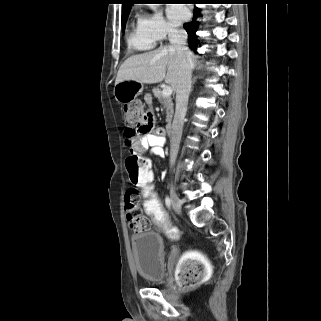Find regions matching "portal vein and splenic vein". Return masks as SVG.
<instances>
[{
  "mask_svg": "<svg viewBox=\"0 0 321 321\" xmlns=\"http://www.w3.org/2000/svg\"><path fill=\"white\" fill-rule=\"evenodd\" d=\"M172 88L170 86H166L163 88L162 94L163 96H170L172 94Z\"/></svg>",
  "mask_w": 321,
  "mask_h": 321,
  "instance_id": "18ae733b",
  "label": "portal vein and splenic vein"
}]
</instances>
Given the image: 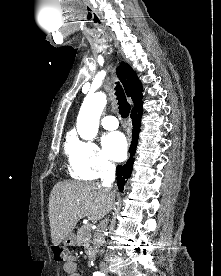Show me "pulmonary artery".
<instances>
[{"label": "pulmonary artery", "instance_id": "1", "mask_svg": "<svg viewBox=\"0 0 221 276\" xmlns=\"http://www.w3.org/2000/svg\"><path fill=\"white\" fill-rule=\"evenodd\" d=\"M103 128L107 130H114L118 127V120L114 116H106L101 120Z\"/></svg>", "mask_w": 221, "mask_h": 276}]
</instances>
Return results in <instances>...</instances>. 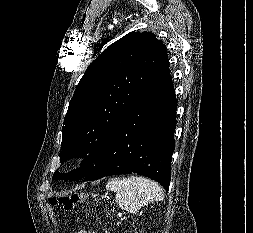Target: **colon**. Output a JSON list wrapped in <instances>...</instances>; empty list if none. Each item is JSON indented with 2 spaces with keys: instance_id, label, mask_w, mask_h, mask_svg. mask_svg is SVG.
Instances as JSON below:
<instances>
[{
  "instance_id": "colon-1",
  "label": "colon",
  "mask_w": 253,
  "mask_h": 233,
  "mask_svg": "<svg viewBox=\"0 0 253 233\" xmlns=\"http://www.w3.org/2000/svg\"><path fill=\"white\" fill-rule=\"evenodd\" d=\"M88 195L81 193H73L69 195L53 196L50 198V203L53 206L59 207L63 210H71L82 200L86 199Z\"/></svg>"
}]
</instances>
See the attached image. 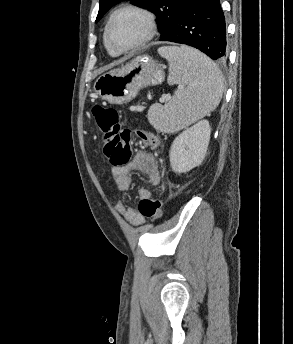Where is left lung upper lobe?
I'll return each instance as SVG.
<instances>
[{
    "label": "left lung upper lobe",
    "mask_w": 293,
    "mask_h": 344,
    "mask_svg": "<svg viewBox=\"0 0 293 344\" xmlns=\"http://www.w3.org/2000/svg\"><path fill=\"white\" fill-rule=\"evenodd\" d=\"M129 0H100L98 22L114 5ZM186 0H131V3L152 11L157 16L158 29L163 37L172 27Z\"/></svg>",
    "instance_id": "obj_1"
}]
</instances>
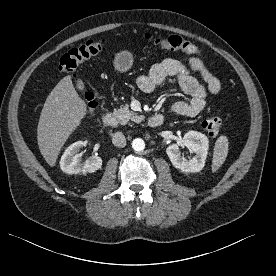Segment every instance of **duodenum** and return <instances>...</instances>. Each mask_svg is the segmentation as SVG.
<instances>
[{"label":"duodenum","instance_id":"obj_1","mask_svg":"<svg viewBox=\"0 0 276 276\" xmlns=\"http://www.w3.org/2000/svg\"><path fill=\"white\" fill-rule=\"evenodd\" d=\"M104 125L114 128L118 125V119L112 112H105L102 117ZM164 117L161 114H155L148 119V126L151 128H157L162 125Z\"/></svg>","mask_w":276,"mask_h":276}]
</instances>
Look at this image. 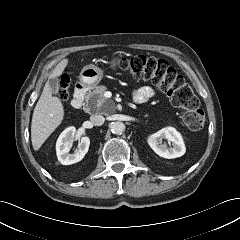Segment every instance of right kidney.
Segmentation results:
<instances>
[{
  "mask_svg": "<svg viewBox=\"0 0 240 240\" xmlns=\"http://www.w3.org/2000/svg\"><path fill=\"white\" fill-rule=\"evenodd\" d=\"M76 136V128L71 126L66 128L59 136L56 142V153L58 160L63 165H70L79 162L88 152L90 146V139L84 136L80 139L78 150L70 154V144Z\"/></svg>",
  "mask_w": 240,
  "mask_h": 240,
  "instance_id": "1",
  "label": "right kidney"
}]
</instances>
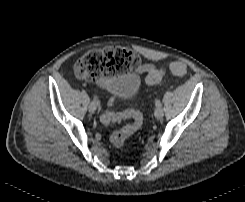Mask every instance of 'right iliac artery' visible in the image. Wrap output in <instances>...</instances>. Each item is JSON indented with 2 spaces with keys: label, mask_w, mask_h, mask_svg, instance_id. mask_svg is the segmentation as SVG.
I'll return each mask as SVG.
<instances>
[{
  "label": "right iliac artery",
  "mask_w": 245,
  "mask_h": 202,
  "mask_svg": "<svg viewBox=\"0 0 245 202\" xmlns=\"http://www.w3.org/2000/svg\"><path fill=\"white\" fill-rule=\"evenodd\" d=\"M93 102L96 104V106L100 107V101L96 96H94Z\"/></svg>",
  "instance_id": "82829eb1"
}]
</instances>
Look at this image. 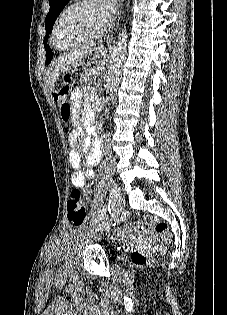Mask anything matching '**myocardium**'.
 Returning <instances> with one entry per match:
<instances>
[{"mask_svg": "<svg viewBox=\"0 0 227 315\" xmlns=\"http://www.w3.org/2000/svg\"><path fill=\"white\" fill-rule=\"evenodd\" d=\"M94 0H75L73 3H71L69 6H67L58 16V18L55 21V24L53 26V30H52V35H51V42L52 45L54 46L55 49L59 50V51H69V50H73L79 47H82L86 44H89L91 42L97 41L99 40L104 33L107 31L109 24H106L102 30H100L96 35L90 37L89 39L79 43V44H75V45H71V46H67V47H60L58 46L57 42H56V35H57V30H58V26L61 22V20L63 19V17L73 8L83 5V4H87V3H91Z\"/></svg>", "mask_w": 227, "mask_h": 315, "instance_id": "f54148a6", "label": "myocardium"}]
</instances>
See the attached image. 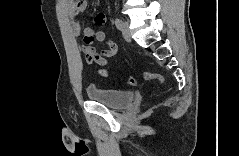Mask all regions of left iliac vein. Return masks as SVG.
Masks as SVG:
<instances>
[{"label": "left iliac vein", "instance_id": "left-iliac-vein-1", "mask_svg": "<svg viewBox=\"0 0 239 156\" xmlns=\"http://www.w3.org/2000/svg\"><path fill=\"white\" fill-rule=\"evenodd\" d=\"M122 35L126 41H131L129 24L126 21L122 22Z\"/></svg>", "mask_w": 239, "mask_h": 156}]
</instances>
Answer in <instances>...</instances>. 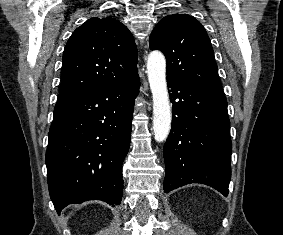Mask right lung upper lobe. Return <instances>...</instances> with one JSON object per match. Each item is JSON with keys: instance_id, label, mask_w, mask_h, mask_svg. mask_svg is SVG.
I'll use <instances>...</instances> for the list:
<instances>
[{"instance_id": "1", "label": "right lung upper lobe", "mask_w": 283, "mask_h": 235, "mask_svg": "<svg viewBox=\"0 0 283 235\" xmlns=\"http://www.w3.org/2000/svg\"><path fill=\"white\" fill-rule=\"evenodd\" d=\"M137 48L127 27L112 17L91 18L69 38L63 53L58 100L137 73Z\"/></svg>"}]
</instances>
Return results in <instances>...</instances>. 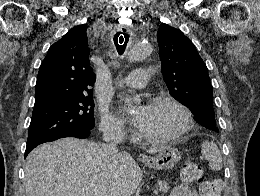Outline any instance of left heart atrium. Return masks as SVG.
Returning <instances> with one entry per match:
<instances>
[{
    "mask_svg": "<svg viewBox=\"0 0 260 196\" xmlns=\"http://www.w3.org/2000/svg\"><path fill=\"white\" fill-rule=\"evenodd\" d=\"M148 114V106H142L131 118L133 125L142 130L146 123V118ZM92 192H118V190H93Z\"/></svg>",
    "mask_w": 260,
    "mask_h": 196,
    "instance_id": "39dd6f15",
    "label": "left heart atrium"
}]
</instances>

= = =

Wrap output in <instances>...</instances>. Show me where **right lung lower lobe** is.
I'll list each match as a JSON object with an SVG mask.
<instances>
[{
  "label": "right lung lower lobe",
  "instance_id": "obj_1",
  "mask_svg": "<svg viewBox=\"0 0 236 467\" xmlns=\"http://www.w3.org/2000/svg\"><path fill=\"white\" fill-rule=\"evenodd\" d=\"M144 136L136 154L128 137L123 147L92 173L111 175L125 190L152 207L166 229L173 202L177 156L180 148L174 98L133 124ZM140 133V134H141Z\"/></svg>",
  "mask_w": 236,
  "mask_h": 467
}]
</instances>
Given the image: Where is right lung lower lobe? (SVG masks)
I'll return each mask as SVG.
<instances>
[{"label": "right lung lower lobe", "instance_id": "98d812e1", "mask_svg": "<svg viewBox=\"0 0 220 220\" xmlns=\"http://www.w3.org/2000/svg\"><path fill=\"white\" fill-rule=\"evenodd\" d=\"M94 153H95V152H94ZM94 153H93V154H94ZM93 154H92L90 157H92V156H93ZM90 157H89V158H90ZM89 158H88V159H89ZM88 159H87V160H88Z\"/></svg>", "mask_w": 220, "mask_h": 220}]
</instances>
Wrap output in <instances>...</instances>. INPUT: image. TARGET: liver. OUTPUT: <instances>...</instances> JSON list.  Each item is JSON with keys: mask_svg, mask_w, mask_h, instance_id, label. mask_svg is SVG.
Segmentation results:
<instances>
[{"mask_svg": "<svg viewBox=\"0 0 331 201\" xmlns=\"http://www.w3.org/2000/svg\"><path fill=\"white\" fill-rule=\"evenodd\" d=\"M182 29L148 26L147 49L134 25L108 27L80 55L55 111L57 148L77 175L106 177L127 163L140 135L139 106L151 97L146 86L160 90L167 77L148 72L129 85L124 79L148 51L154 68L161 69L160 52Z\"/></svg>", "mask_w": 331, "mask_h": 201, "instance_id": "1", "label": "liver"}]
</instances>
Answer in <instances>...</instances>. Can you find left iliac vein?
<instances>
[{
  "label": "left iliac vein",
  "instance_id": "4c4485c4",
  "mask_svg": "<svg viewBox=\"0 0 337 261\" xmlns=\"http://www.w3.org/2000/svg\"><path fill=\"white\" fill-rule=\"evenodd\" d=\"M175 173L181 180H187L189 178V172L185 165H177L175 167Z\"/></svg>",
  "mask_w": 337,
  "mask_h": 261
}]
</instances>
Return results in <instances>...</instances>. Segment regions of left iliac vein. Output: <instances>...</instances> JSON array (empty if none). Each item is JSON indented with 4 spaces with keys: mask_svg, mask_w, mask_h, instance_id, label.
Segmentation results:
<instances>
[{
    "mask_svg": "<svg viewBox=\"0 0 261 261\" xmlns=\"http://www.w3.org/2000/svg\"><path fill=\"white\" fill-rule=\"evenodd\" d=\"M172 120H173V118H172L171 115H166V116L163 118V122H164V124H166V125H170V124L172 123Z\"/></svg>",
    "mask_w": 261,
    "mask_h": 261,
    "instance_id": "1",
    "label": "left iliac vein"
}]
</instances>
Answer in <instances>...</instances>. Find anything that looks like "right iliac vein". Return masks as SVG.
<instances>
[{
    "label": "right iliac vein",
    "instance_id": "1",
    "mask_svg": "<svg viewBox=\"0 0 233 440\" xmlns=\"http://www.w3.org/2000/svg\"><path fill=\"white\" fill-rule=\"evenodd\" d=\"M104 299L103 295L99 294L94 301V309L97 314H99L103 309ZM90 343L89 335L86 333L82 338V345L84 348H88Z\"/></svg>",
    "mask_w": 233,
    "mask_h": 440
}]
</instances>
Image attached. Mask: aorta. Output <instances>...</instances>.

= = =

PROBLEM DESCRIPTION:
Could you give the lines of the records from the one with "Answer in <instances>...</instances>. Can" to the one with "Image attached. Mask: aorta.", both included, as a JSON list of strings with one string per line and blank lines left out?

WORKED SOLUTION:
[
  "Answer in <instances>...</instances>. Can you find left iliac vein?",
  "<instances>",
  "[{",
  "  \"label\": \"left iliac vein\",",
  "  \"instance_id\": \"4c4485c4\",",
  "  \"mask_svg\": \"<svg viewBox=\\\"0 0 337 261\\\" xmlns=\\\"http://www.w3.org/2000/svg\\\"><path fill=\\\"white\\\" fill-rule=\\\"evenodd\\\" d=\\\"M175 173L181 180H187L189 178V172L185 165H177L175 167Z\\\"/></svg>\",",
  "  \"mask_w\": 337,",
  "  \"mask_h\": 261",
  "}]",
  "</instances>",
  "Return results in <instances>...</instances>. Segment regions of left iliac vein. Output: <instances>...</instances> JSON array (empty if none). Each item is JSON indented with 4 spaces with keys: mask_svg, mask_w, mask_h, instance_id, label.",
  "Segmentation results:",
  "<instances>",
  "[{",
  "    \"mask_svg\": \"<svg viewBox=\\\"0 0 261 261\\\" xmlns=\\\"http://www.w3.org/2000/svg\\\"><path fill=\\\"white\\\" fill-rule=\\\"evenodd\\\" d=\\\"M172 120H173V118H172L171 115H166V116L163 118V122H164V124H166V125H170V124L172 123Z\\\"/></svg>\",",
  "    \"mask_w\": 261,",
  "    \"mask_h\": 261,",
  "    \"instance_id\": \"1\",",
  "    \"label\": \"left iliac vein\"",
  "}]",
  "</instances>",
  "Answer in <instances>...</instances>. Find anything that looks like \"right iliac vein\". Return masks as SVG.",
  "<instances>",
  "[{",
  "    \"label\": \"right iliac vein\",",
  "    \"instance_id\": \"1\",",
  "    \"mask_svg\": \"<svg viewBox=\\\"0 0 233 440\\\" xmlns=\\\"http://www.w3.org/2000/svg\\\"><path fill=\\\"white\\\" fill-rule=\\\"evenodd\\\" d=\\\"M104 299L103 295L99 294L94 301V309L97 314H99L103 309ZM90 343L89 335L86 333L82 338V345L84 348H88Z\\\"/></svg>\",",
  "    \"mask_w\": 233,",
  "    \"mask_h\": 440",
  "}]",
  "</instances>",
  "Image attached. Mask: aorta. Output <instances>...</instances>."
]